**TUJUAN 1**
Cetak ulang seluruh baris catatan pembacaan jam apa adanya, tetapi jangan sertakan gambarnya.

**TEKS PILIHAN**
↓
PWMU.CO – Ulasan Majalah Tempo mengenai perbedaan ibadah Muhammadiyah dan NU yang merupakan respon dari tulisan tentang Menguak Rahasia Muhammadiyah Selalu Nampak Beda dengan NU yang bertebaran di dunia maya, akhir-akhir ini telah menjadi perbincangan hangat. Dalam berita tersebut, salah satu sumber Tempo adalah berupa kitab fikih “yang katanya” produk Muhammadiyah pada tahun 1923. Dengan memakai sumber tersebut, Tempo menggambarkan adanya sisi tradisional dan Syafi’iyah pada Muhammadiyah di masa silam.
↑
**BARIS DATA**
↓
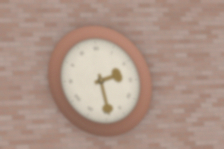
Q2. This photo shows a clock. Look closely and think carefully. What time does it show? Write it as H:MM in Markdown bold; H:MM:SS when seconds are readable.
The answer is **2:29**
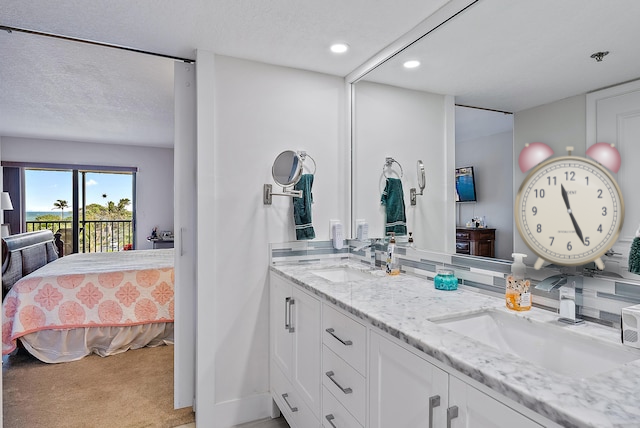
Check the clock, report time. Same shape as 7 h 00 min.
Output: 11 h 26 min
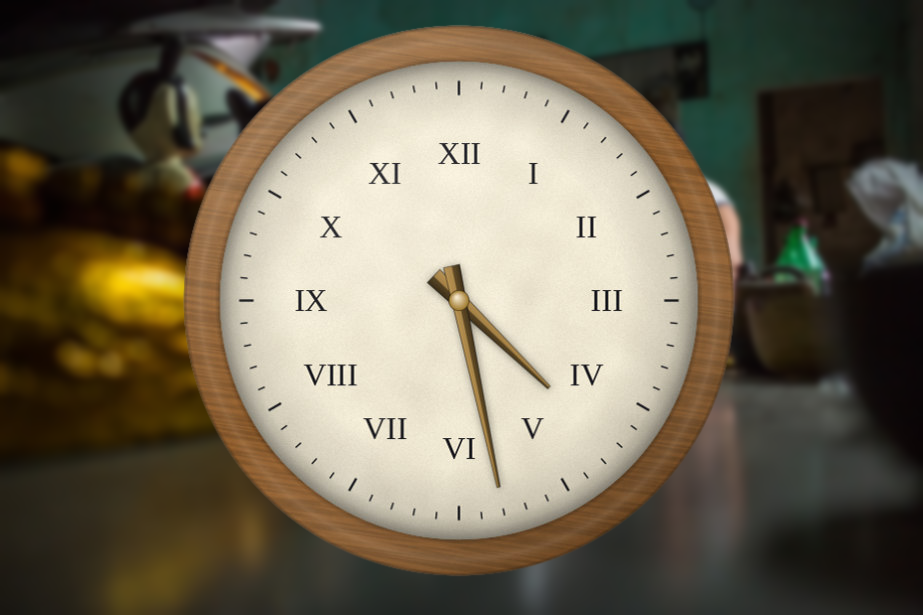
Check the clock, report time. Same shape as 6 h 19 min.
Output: 4 h 28 min
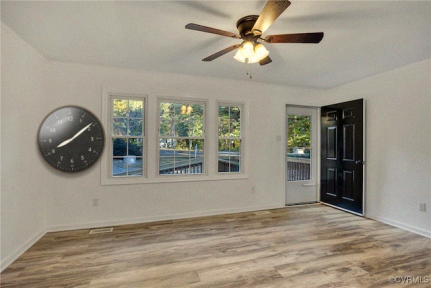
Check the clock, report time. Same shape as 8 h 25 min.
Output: 8 h 09 min
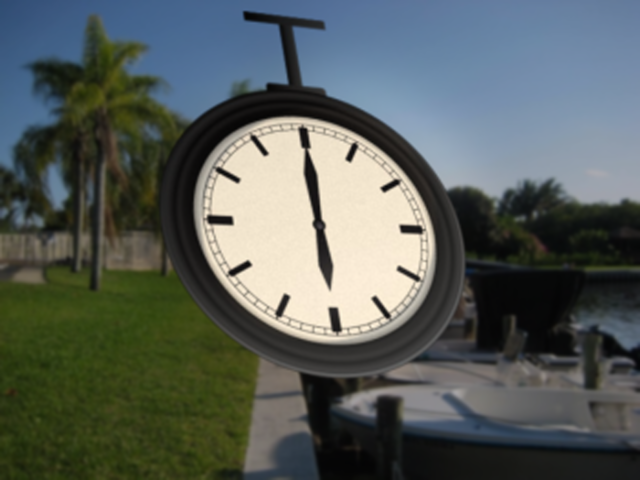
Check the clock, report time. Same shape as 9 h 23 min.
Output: 6 h 00 min
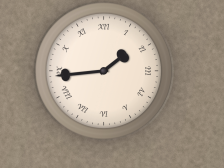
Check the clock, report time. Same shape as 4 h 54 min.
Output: 1 h 44 min
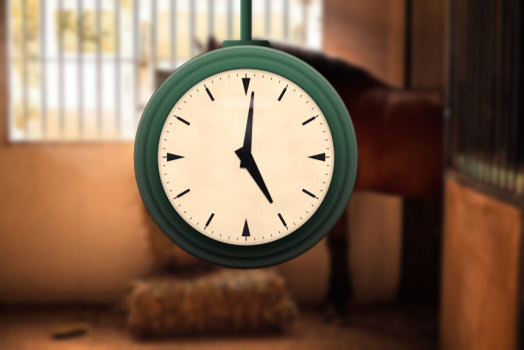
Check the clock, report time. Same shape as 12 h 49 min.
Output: 5 h 01 min
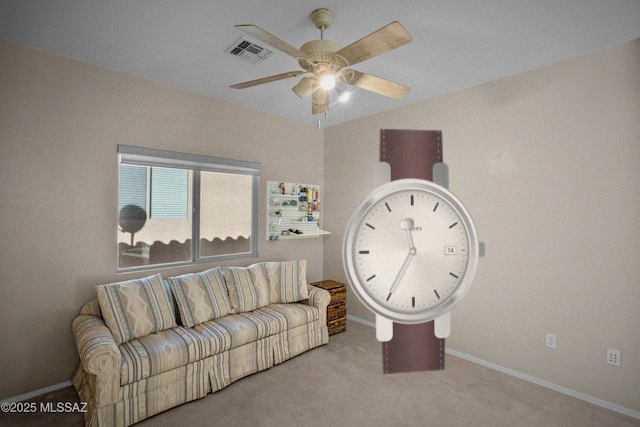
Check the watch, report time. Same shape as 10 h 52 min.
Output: 11 h 35 min
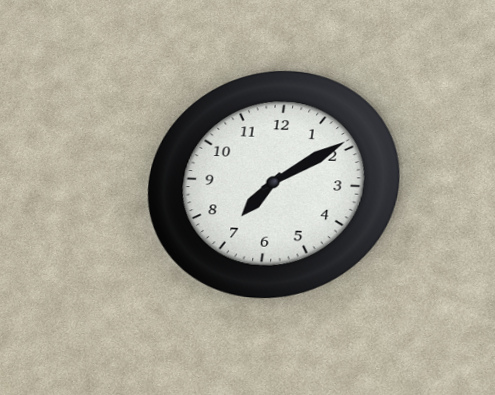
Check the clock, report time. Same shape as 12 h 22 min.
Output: 7 h 09 min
↑
**TUJUAN 2**
Ubah "dunia maya" menjadi "internet" pada bagian teks pilihan yang dimulai dengan "PWMU.CO – Ulasan" dan berlanjut sampai "di masa silam.", lalu tuliskan bagian itu kembali.

**HASIL 1**
Q2. This photo shows a clock. Look closely and think carefully. What time does it show? Write it as H:MM in Markdown bold; H:MM:SS when seconds are readable.
The answer is **2:29**
Check the clock, report time. Same shape as 7 h 00 min.
Output: 11 h 26 min
Check the clock, report time. Same shape as 6 h 19 min.
Output: 4 h 28 min
Check the clock, report time. Same shape as 8 h 25 min.
Output: 8 h 09 min
Check the clock, report time. Same shape as 9 h 23 min.
Output: 6 h 00 min
Check the clock, report time. Same shape as 4 h 54 min.
Output: 1 h 44 min
Check the clock, report time. Same shape as 12 h 49 min.
Output: 5 h 01 min
Check the watch, report time. Same shape as 10 h 52 min.
Output: 11 h 35 min
Check the clock, report time. Same shape as 12 h 22 min.
Output: 7 h 09 min

**HASIL 2**
PWMU.CO – Ulasan Majalah Tempo mengenai perbedaan ibadah Muhammadiyah dan NU yang merupakan respon dari tulisan tentang Menguak Rahasia Muhammadiyah Selalu Nampak Beda dengan NU yang bertebaran di internet, akhir-akhir ini telah menjadi perbincangan hangat. Dalam berita tersebut, salah satu sumber Tempo adalah berupa kitab fikih “yang katanya” produk Muhammadiyah pada tahun 1923. Dengan memakai sumber tersebut, Tempo menggambarkan adanya sisi tradisional dan Syafi’iyah pada Muhammadiyah di masa silam.